The fathers expressed a strong desire for regular meetings. Not for what many might term as handouts, but for connection. They wanted a space where they could be seen, not judged. Heard, not dismissed.
That is how, on June 15, Father's Day, these young men reconvened at St. Charles Lwanga Vocational Training Centre in Kibera in the presence of older men and fathers, but this time, to share a meal and simply celebrate with their children.
Fathers like Romoro were among those in attendance, with the youngest just 18 years old and already a dad of two.
Most of them had one thing in common: they were parenting alone. Out of the 21 dads, very few of them showed up with their children’s present mothers.
I would later have a chat with Romoro, who opened up about how fatherhood changed his life. He was studying to become a plumber when he found out he was going to be a father.
“I had to drop out,” he says. “There was no way I could keep up with fees and still take care of my son.”
Like most, if not all of them, Romoro lives hand to mouth, surviving on casual work, unsure where the next meal will come from.
Hope, his now one-year-old son, was recently diagnosed with anaemia shortly after birth, adding medical concerns to an already heavy load.
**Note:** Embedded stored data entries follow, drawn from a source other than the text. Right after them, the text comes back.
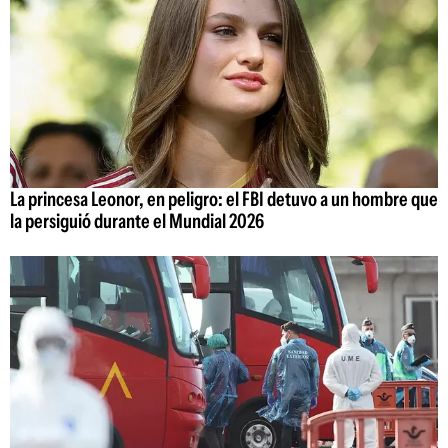
La princesa Leonor, en peligro: el FBI detuvo a un hombre que
la persiguió durante el Mundial 2026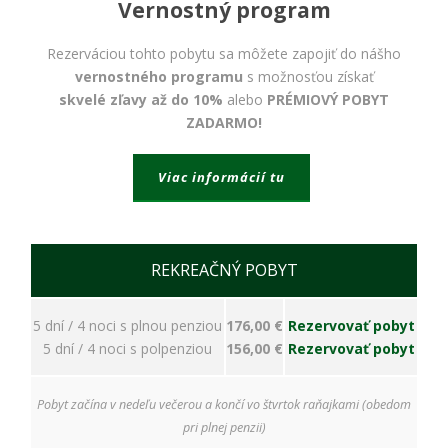
bezpečnostné
Vernostný program
nastavenia
alebo
Rezerváciou tohto pobytu sa môžete zapojiť do nášho
predvyplnenie
vernostného programu
s možnosťou získať
formulárov.
Bez týchto
skvelé zľavy až do 10%
alebo
PRÉMIOVÝ POBYT
cookies by
ZADARMO!
stránka
nemohla
správne
Viac informácií tu
fungovať. Účel:
zaistenie
funkčnosti
webu; Právny
základ:
REKREAČNÝ POBYT
oprávnený
záujem
5 dní / 4 noci s plnou penziou
176,00 €
Rezervovať pobyt
5 dní / 4 noci s polpenziou
156,00 €
Rezervovať pobyt
Štatistiky
Pomáhajú
Pobyt začína v nedeľu večerou a končí vo štvrtok raňajkami (obedom
nám
pri plnej penzii)
porozumieť,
Unfortunately for him, Hope’s mother isn’t as present in the child’s life as Romoro had hoped, leaving him to shoulder most of the responsibility.
But he doesn’t share his story with bitterness. Instead, he speaks with quiet resolve.
“Imenifanya nijitume zaidi,” he says, all the while keeping a keen eye on a playing Hope nearby.
Baba Hope, as I refer to him during our chat, hopes to one day go back to school, finish his plumbing training, and secure stable work so he can provide more fully for Hope.
Denver’s story echoes the sentiments of many other young fathers he’s now bonded with. While some have experience in trades like mechanics, cooking, videography, or masonry, they lack formal training and certification.
They recognise the need to complete their training and start monetising these skills to sustainably provide for their children.
With this initiative, it is safe to say that they now have hope. From that first raw conversation in Mashimoni to a joy-filled Father's Day celebration, this budding movement is proof that change doesn’t always come through grand programs or gestures. It starts with taking action and showing up, again and again.
Romoro and his fellow fathers may not have much to work with, but they make up for it in resolve.
With this newfound brotherhood, it’s encouraging to know they’re no longer going to walk the journey of fatherhood alone.